With internet service growing faster and more profitable, subscribers are becoming expendable, meaning pay-TV companies no longer need to entice customers who are threatening to quit with discounts and special offers. Bloomberg reports:
Over the past few years, pay-TV stocks have suffered wicked swings as investors reacted to growing subscriber losses. But they’ve recovered as the companies shift their focus to lucrative broadband services. Comcast, the largest U.S. cable provider, is up 22% this year and Charter is up 36% to a 21-month high, outpacing the 12% gain for the S&P 500. That’s despite accelerating pay-TV subscriber losses at both companies last quarter.

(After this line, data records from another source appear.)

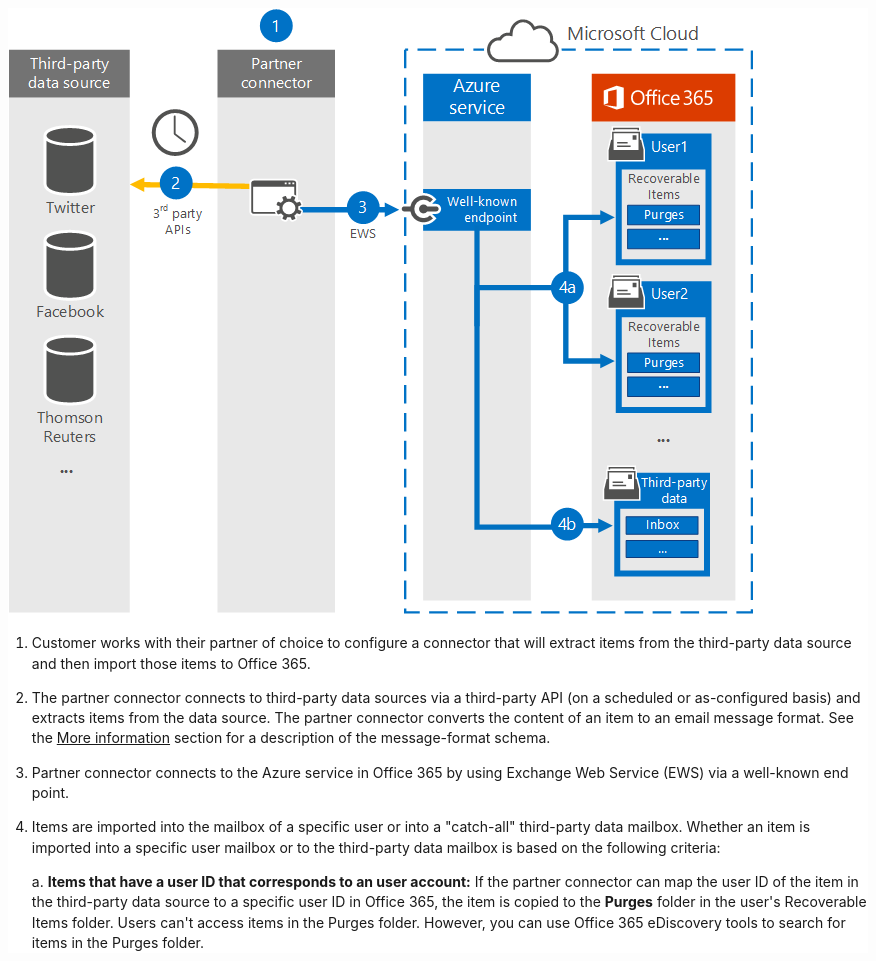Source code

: ![How the third-party data import process works](../media/5d4cf8e9-b4cc-4547-90c8-d12d04a9f0e7.png)
  
1. Customer works with their partner of choice to configure a connector that will extract items from the third-party data source and then import those items to Office 365.
    
2. The partner connector connects to third-party data sources via a third-party API (on a scheduled or as-configured basis) and extracts items from the data source. The partner connector converts the content of an item to an email message format. See the [More information](#more-information) section for a description of the message-format schema. 
    
3. Partner connector connects to the Azure service in Office 365 by using Exchange Web Service (EWS) via a well-known end point.
    
4. Items are imported into the mailbox of a specific user or into a "catch-all" third-party data mailbox. Whether an item is imported into a specific user mailbox or to the third-party data mailbox is based on the following criteria:
    
    a. **Items that have a user ID that corresponds to an user account:** If the partner connector can map the user ID of the item in the third-party data source to a specific user ID in Office 365, the item is copied to the **Purges** folder in the user's Recoverable Items folder. Users can't access items in the Purges folder. However, you can use Office 365 eDiscovery tools to search for items in the Purges folder.
    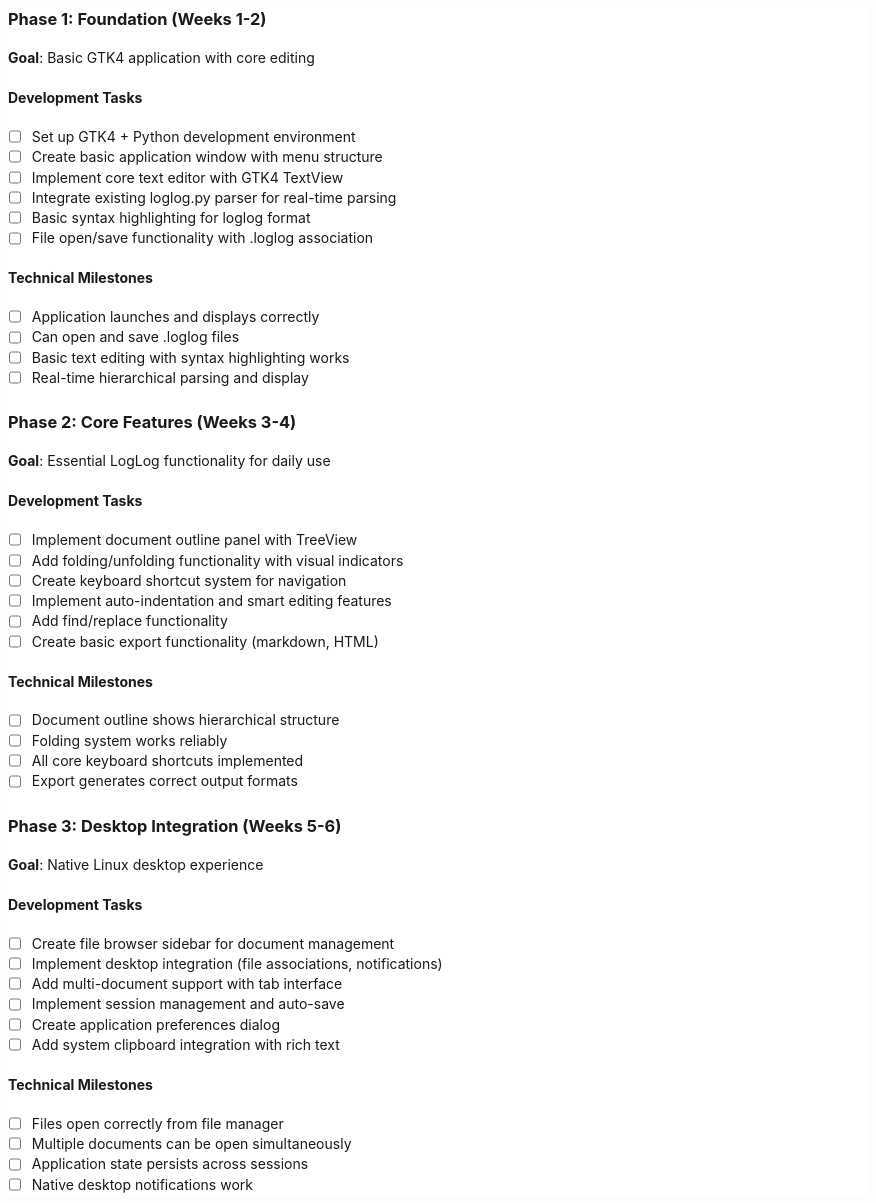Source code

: ### Phase 1: Foundation (Weeks 1-2)
**Goal**: Basic GTK4 application with core editing

#### Development Tasks
- [ ] Set up GTK4 + Python development environment
- [ ] Create basic application window with menu structure
- [ ] Implement core text editor with GTK4 TextView
- [ ] Integrate existing loglog.py parser for real-time parsing
- [ ] Basic syntax highlighting for loglog format
- [ ] File open/save functionality with .loglog association

#### Technical Milestones
- [ ] Application launches and displays correctly
- [ ] Can open and save .loglog files
- [ ] Basic text editing with syntax highlighting works
- [ ] Real-time hierarchical parsing and display

### Phase 2: Core Features (Weeks 3-4)
**Goal**: Essential LogLog functionality for daily use

#### Development Tasks
- [ ] Implement document outline panel with TreeView
- [ ] Add folding/unfolding functionality with visual indicators
- [ ] Create keyboard shortcut system for navigation
- [ ] Implement auto-indentation and smart editing features
- [ ] Add find/replace functionality
- [ ] Create basic export functionality (markdown, HTML)

#### Technical Milestones
- [ ] Document outline shows hierarchical structure
- [ ] Folding system works reliably
- [ ] All core keyboard shortcuts implemented
- [ ] Export generates correct output formats

### Phase 3: Desktop Integration (Weeks 5-6)
**Goal**: Native Linux desktop experience

#### Development Tasks
- [ ] Create file browser sidebar for document management
- [ ] Implement desktop integration (file associations, notifications)
- [ ] Add multi-document support with tab interface
- [ ] Implement session management and auto-save
- [ ] Create application preferences dialog
- [ ] Add system clipboard integration with rich text

#### Technical Milestones
- [ ] Files open correctly from file manager
- [ ] Multiple documents can be open simultaneously
- [ ] Application state persists across sessions
- [ ] Native desktop notifications work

“It used to be when customers would call and said, “I’m thinking of cutting the cord,’ they’d throw all sort of promotions to keep them from leaving,” said Craig Moffett, an industry analyst at MoffettNathanson LLC. “Now they’re saying, ‘Goodbye, it’s been fun, enjoy the broadband subscription.'” Cable One Inc., a smaller cable company with about 305,000 residential video customers, even helps cord cutters choose between online alternatives like YouTube TV or Hulu’s live TV service, according to Moffett. [C]able executives are now focused on what they call “profitable” or “high-quality” video subscribers and less interested in cutting deals…As customers drop pay TV, cable companies will actually see their profit margins widen, Moffett said. That’s because much of their pay-TV revenue goes right to channel owners, like Walt Disney Co. and its ESPN network, in the form of subscriber fees. Fueled by expensive sports rights, those fees are even rising faster than cable TV bills, hurting profits for companies like DirecTV and Comcast. Selling high-speed internet is far more profitable.